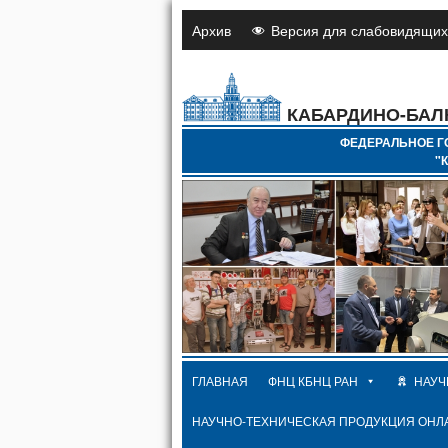
Архив
Версия для слабовидящих
КАБАРДИНО-БАЛ
ФЕДЕРАЛЬНОЕ Г
"
ГЛАВНАЯ
ФНЦ КБНЦ РАН
НАУЧ
НАУЧНО-ТЕХНИЧЕСКАЯ ПРОДУКЦИЯ ОНЛ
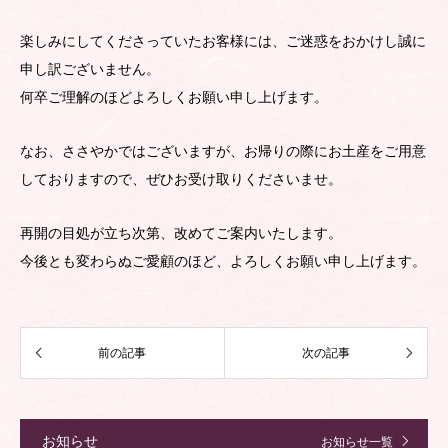
楽しみにしてくださっていたお客様には、ご迷惑をおかけし誠に
申し訳ございません。
何卒ご理解のほどよろしくお願い申し上げます。
なお、ささやかではございますが、お帰りの際にお土産をご用意
しておりますので、ぜひお受け取りくださいませ。
再開の目処が立ち次第、改めてご案内いたします。
今後とも変わらぬご愛顧のほど、よろしくお願い申し上げます。
お知らせ
お知らせ一覧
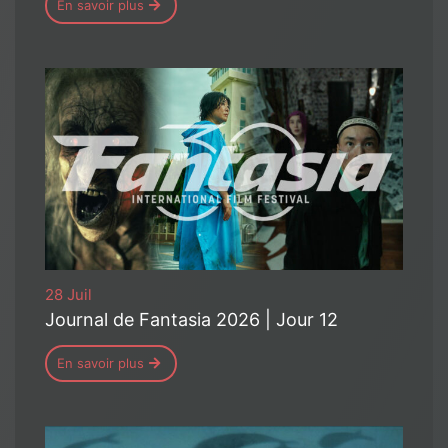
En savoir plus
28 Juil
Journal de Fantasia 2026 | Jour 12
En savoir plus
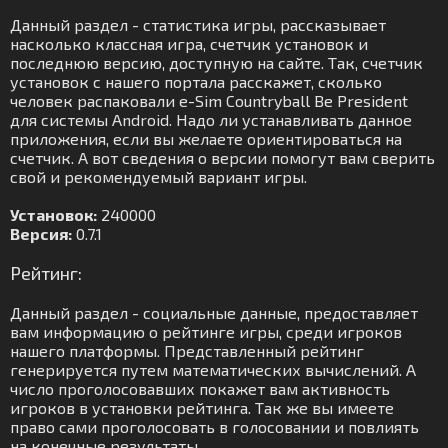
Данный раздел - статистика игры, рассказывает
насколько классная игра, счетчик установок и
последнюю версию, доступную на сайте. Так, счетчик
установок с нашего портала расскажет, сколько
человек распаковали e-Sim Countryball Be President
для системы Android. Надо ли устанавливать данное
приложения, если вы желаете ориентироваться на
счетчик. А вот сведения о версии помогут вам сверить
свой и рекомендуемый вариант игры.
Установок:
240000
Версия:
0.7.1
Рейтинг:
Данный раздел - социальные данные, предоставляет
вам информацию о рейтинге игры, среди игроков
нашего платформы. Представленный рейтинг
генерируется путем математических вычислений. А
число проголосовавших покажет вам активность
игроков в установки рейтинга. Так же вы имеете
право сами проголосовать в голосовании и повлиять
на конечные результаты.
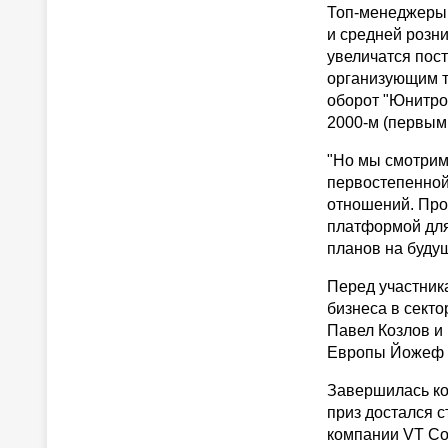
Топ-менеджеры 
и средней розн
увеличатся пос
организующим те
оборот "Юнитро
2000-м (первым
"Но мы смотрим
первостепенной
отношений. Про
платформой для
планов на буду
Перед участник
бизнеса в секто
Павел Козлов и
Европы Йожеф П
Завершилась ко
приз достался 
компании VT Co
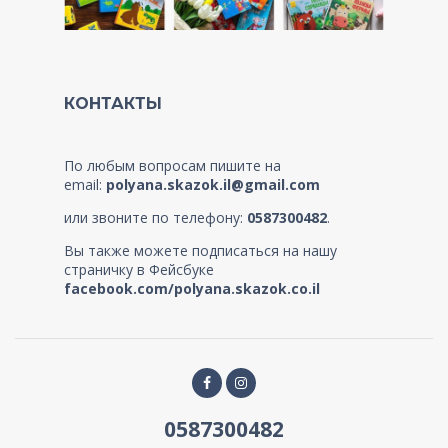
КОНТАКТЫ
По любым вопросам пишите на
email:
polyana.skazok.il@gmail.com
или звоните по телефону:
0587300482
.
Вы также можете подписаться на нашу
страничку в Фейсбуке
facebook.com/polyana.skazok.co.il
0587300482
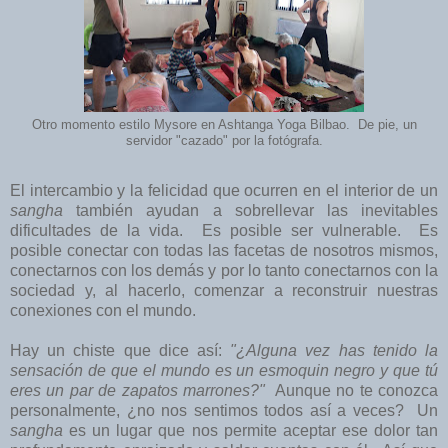
Otro momento estilo Mysore en Ashtanga Yoga Bilbao. De pie, un
servidor "cazado" por la fotógrafa.
El intercambio y la felicidad que ocurren en el interior de un
sangha
también ayudan a sobrellevar las inevitables
dificultades de la vida. Es posible ser vulnerable. Es
posible conectar con todas las facetas de nosotros mismos,
conectarnos con los demás y por lo tanto conectarnos con la
sociedad y, al hacerlo, comenzar a reconstruir nuestras
conexiones con el mundo.
Hay un chiste que dice así:
"¿Alguna vez has tenido la
sensación de que el mundo es un esmoquin negro y que tú
eres un par de zapatos marrones?"
Aunque no te conozca
personalmente, ¿no nos sentimos todos así a veces? Un
sangha
es un lugar que nos permite aceptar ese dolor tan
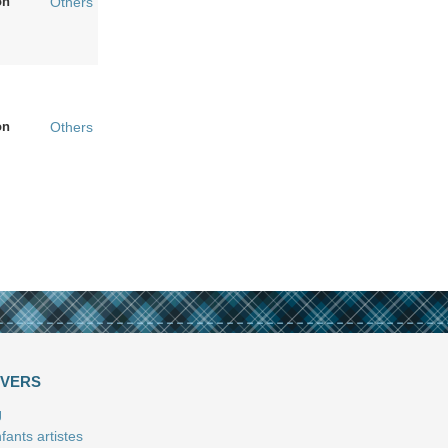
on
Others
on
Others
IVERS
J
fants artistes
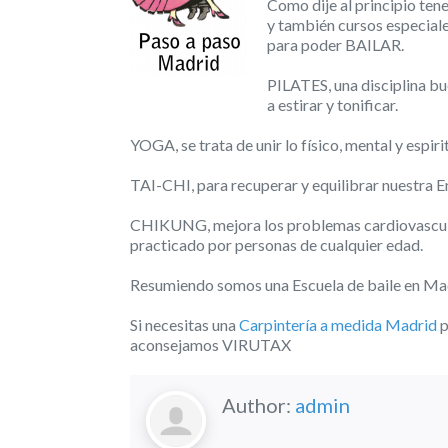
Como dije al principio te
y también cursos especiale
para poder BAILAR.
PILATES, una disciplina b
a estirar y tonificar.
YOGA, se trata de unir lo físico, mental y espirit
TAI-CHI, para recuperar y equilibrar nuestra E
CHIKUNG, mejora los problemas cardiovasculare
practicado por personas de cualquier edad.
Resumiendo somos una Escuela de baile en Ma
Si necesitas una
Carpintería a medida Madrid
p
aconsejamos VIRUTAX
Author:
admin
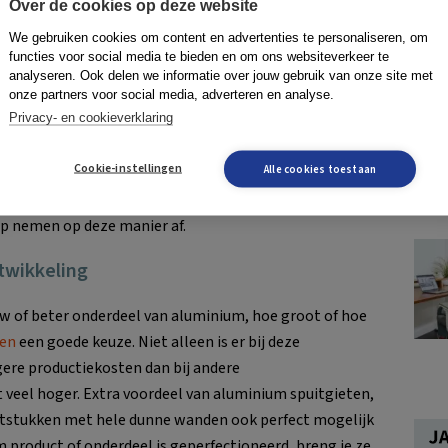
Over de cookies op deze website
g testen of jouw ontwerp voldoet aan de eisen die jij en
We gebruiken cookies om content en advertenties te personaliseren, om
functies voor social media te bieden en om ons websiteverkeer te
analyseren. Ook delen we informatie over jouw gebruik van onze site met
 auto- en metaalindustrie. Spuitgieten bestaat al een
onze partners voor social media, adverteren en analyse.
Privacy- en cookieverklaring
edetailleerde digitale ontwerpen doen is nog redelijk
twerp op elk minuscuul detail in te kunnen zoomen,
Cookie-instellingen
Alle cookies toestaan
 haalbare niveau. De testfase, waarvoor slechts een of
oor sterk worden gereduceerd en ook de
p nemen op deze manier af.
twikkeling
uw of beter onderdeel van aluminium, hoe groot of hoe
ten
een goede keuze. Niet alleen is er bij deze
ere productiekosten dan bij andere
 veel hoger. Extra voordeel van aluminium spuitgieten,
ietstukken met hele dunne wanden ook perfect mogelijk
m product of onderdeel is geperfectioneerd, breng je ze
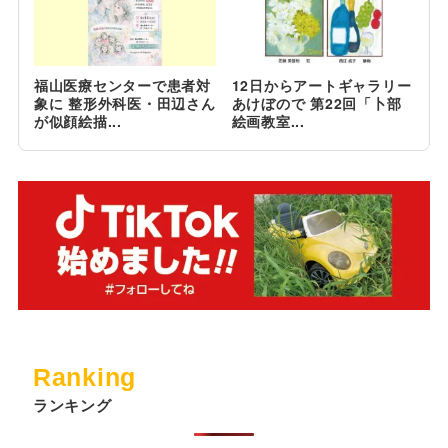
福山医療センターで患者対
12日からアートギャラリー
象に 整形外科医・田辺さん
あけぼので 第22回「卜部
が似顔絵描...
絵画教室...
Ranking
ランキング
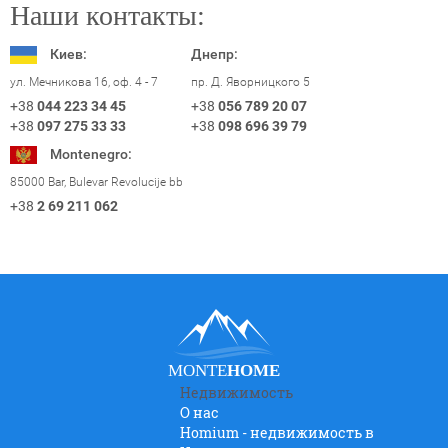
Наши контакты:
Киев:
Днепр:
пр. Д. Яворницкого 5
ул. Мечникова 16, оф. 4 - 7
+38
056 789 20 07
+38
044 223 34 45
+38
098 696 39 79
+38
097 275 33 33
Montenegro:
85000 Bar, Bulevar Revolucije bb
+38
2 69 211 062
MONTE
HOME
Недвижимость
О нас
Homium - недвижимость в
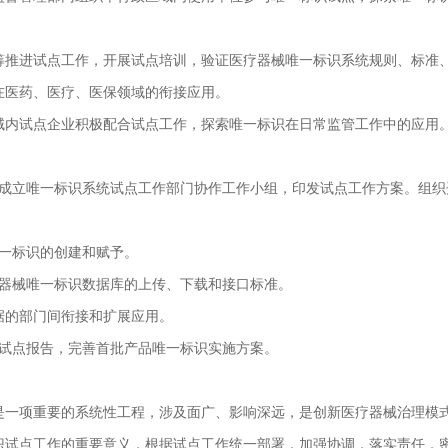
进试点工作，开展试点培训，验证医疗器械唯一标识系统规则、标准、
在医药、医疗、医保领域的衔接应用。
内试点企业积极配合试点工作，探索唯一标识在日常监管工作中的应用
。成立唯一标识系统试点工作部门协作工作小组，印发试点工作方案。组
唯一标识的创建和赋予。
医疗器械唯一标识数据库的上传、下载和接口标准。
据的部门间衔接和扩展应用。
成试点报告，完善首批产品唯一标识实施方案。
项重要的系统性工程，涉及面广、影响深远，是创新医疗器械治理模式
识试点工作的重要意义，根据试点工作统一部署，加强协调，落实责任，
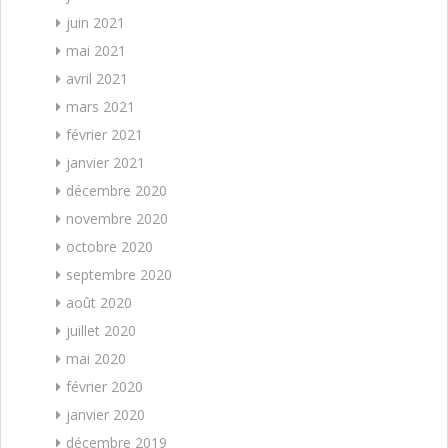
juin 2021
mai 2021
avril 2021
mars 2021
février 2021
janvier 2021
décembre 2020
novembre 2020
octobre 2020
septembre 2020
août 2020
juillet 2020
mai 2020
février 2020
janvier 2020
décembre 2019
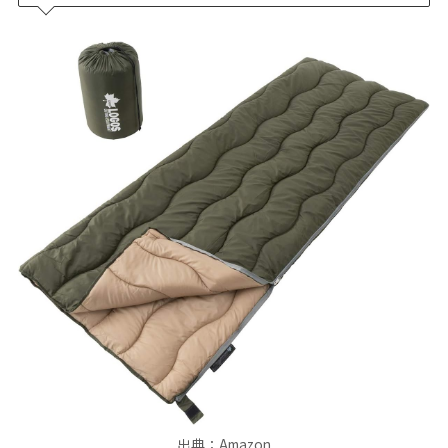
出典：Amazon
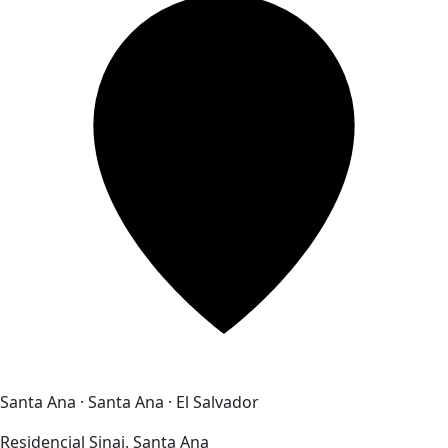
Santa Ana · Santa Ana · El Salvador
Residencial Sinai. Santa Ana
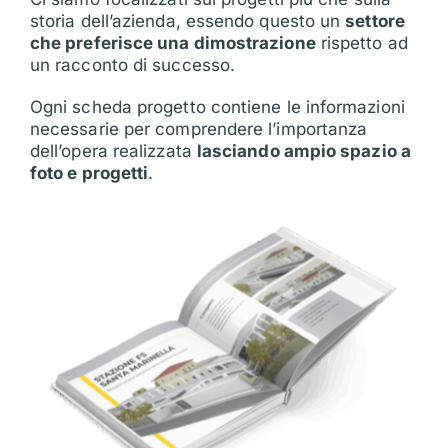
storia dell’azienda, essendo questo un
settore
che preferisce una dimostrazione
rispetto ad
un racconto di successo.
Ogni scheda progetto contiene le informazioni
necessarie per comprendere l’importanza
dell’opera realizzata
lasciando ampio spazio a
foto e progetti
.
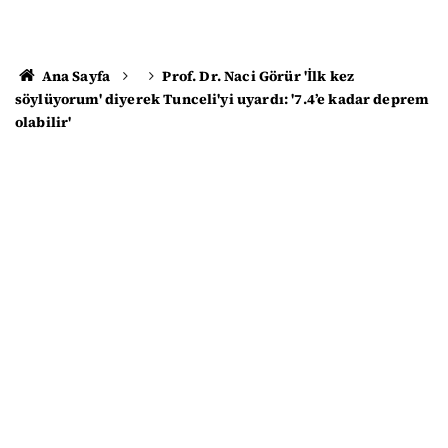
Ana Sayfa
Prof. Dr. Naci Görür 'İlk kez
söylüyorum' diyerek Tunceli'yi uyardı: '7.4’e kadar deprem
olabilir'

┄┄┄┄┄┄┄┄┄┄┄┄┄┄┄┄┄┄┄┄

*DIRECTIONS:*
Using the data above, retype exactly the lines from the line with "бизнеса в секто" to the line with "posible conectar con", inclusive. No pictures and nothing else.

*OUTPUT FOR THIS EXERCISE:*
бизнеса в секто
Павел Козлов и
Европы Йожеф П
Завершилась ко
приз достался 
компании VT Co
КОНТАКТЫ
По любым вопросам пишите на
email:
polyana.skazok.il@gmail.com
или звоните по телефону:
0587300482
.
Вы также можете подписаться на нашу
страничку в Фейсбуке
facebook.com/polyana.skazok.co.il
0587300482
Otro momento estilo Mysore en Ashtanga Yoga Bilbao. De pie, un
servidor "cazado" por la fotógrafa.
El intercambio y la felicidad que ocurren en el interior de un
sangha
también ayudan a sobrellevar las inevitables
dificultades de la vida. Es posible ser vulnerable. Es
posible conectar con todas las facetas de nosotros mismos,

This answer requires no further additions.